Но крепкое материалистическое начало журналиста Черепахина взяло верх над мистическими бреднями. Конечно, никакая это не Баба Яга, а Беляна Проховыч, старшая сестра деда Миколы.
— Зачем тебе Миколка? — строго прошамкала старуха.
— Я про него в газете писал. Помните? Он тогда еще в городе жил. Я и дом у него купил…
— Помню, как не помнить, — бабушка Беляна улыбнулась, и ее рот напомнил Ивану ограждение мостика через Мокрый Еланчик. — Ему за это пенсию дали! И мне прибавили…
— Хочу еще одну статью написать. Дома он?
Баба Яга покачала головой.
— В лесу. Все время там живет, как лешак.
— Как же вы одна справляетесь?
Слух, как и зрение, у Беляны оказались в полном порядке — она не переспрашивала и без напряжения рассматривала гостя с ног до головы. Удивительно!
— Да так и живу, по-простому, — птица да огород. Хлеб, соль, сахар, спички да керосин, лекарства соседский внук Радимка привозит, на него и пенсию свою перевела. Хороший малец, ничего не скажу. А Миколка мясца подбрасывает, медок, травки целебные… Да огород копает, дрова на зиму колет. Как был чертяка здоровый, так и остался, а ведь восьмой десяточек разменял. Все жизнь лесная! Редко выходит к людям… Да и то, че ему здесь делать, только самогонку жрать!
Старушка наклонила голову и тихо завыла.
Иван было всполошился, но тут же понял, что у Бабы Яги такой смех.
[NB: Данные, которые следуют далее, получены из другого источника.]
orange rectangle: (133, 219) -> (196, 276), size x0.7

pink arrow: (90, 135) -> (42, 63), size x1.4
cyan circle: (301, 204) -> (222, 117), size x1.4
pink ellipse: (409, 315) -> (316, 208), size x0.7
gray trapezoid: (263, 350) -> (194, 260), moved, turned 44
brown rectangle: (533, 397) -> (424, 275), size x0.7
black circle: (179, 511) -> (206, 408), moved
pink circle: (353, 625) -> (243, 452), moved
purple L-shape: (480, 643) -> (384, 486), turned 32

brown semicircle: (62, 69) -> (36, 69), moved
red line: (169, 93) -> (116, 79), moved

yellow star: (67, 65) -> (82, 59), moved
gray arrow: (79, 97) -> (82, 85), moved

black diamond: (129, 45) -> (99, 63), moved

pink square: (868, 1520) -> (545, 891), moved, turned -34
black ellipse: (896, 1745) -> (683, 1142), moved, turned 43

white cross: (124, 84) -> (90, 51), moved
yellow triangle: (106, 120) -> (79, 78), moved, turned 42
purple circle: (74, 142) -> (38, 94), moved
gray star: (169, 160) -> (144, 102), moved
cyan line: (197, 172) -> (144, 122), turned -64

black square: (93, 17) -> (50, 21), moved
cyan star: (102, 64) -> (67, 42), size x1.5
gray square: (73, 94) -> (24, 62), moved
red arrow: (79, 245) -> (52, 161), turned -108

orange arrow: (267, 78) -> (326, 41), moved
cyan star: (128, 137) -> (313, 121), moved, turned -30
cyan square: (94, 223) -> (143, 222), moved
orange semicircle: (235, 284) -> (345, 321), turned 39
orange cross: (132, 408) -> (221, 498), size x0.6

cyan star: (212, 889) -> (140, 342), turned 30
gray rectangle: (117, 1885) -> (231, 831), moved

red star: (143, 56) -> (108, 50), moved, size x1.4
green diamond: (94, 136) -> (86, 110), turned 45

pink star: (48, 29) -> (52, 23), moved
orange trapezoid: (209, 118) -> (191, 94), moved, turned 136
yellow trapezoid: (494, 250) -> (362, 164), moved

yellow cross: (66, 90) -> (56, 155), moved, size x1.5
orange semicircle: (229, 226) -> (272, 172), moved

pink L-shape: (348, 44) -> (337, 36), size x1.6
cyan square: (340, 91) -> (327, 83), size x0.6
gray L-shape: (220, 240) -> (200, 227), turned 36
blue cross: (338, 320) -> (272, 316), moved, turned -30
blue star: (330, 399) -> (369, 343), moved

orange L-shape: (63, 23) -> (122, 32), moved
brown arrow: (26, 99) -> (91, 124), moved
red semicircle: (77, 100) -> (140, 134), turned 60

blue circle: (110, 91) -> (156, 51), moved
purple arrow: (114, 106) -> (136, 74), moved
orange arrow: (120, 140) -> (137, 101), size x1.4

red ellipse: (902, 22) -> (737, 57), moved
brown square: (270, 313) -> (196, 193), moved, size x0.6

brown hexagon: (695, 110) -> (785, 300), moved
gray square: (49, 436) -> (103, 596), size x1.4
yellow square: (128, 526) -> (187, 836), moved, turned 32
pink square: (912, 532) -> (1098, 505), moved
— Я вам тоже гостинец принес, — Иван вытащил из рюкзака большую банку импортного какао с сахаром, до которого Микола Проховыч был большим охотником. — И вот еще, бабуля, удиви соседок!
Он вынул пакетик с глазированными пряниками и коробку конфет «Птичье молоко».
— Мягонькие! — Баба Яга всплеснула руками. Впрочем, она подобрела и уже не походила на ведьму. Скорей на добродушную и заботливую бабушку.
— Ай, угодил, милок! У нас такое редко бывает! Водку везут, колбасу, консервы… А сладенькое не возят… Заходи, передохнешь да чаек выпьешь на Миколиных травках…
Полутемные сени встретили стойким запахом тлена. Под ноги попалось что-то мягкое, Иван споткнулся и с трудом удержался на ногах. В большой комнате было достаточно опрятно, хотя обстановка так и просилась в музей или хранилище театрального реквизита: обитый железом сундук, древний шифоньер, допотопная швейная машинка, основательно вытоптанные вязаные половички, керосиновая лампа на столе… В углу стояла курковая одностволка с вытертой до белизны серединой ствола. А над ней пришпилена кнопками к бревнам пожелтевшая газета с давней черепахинской статьей и портретом Миколы Проховыча. Иван Сергеевич испытал прилив авторской гордости. Далеко не каждый материал даже самого сильного журналиста играет такую роль, что его хранят на видном месте уже почти десять лет!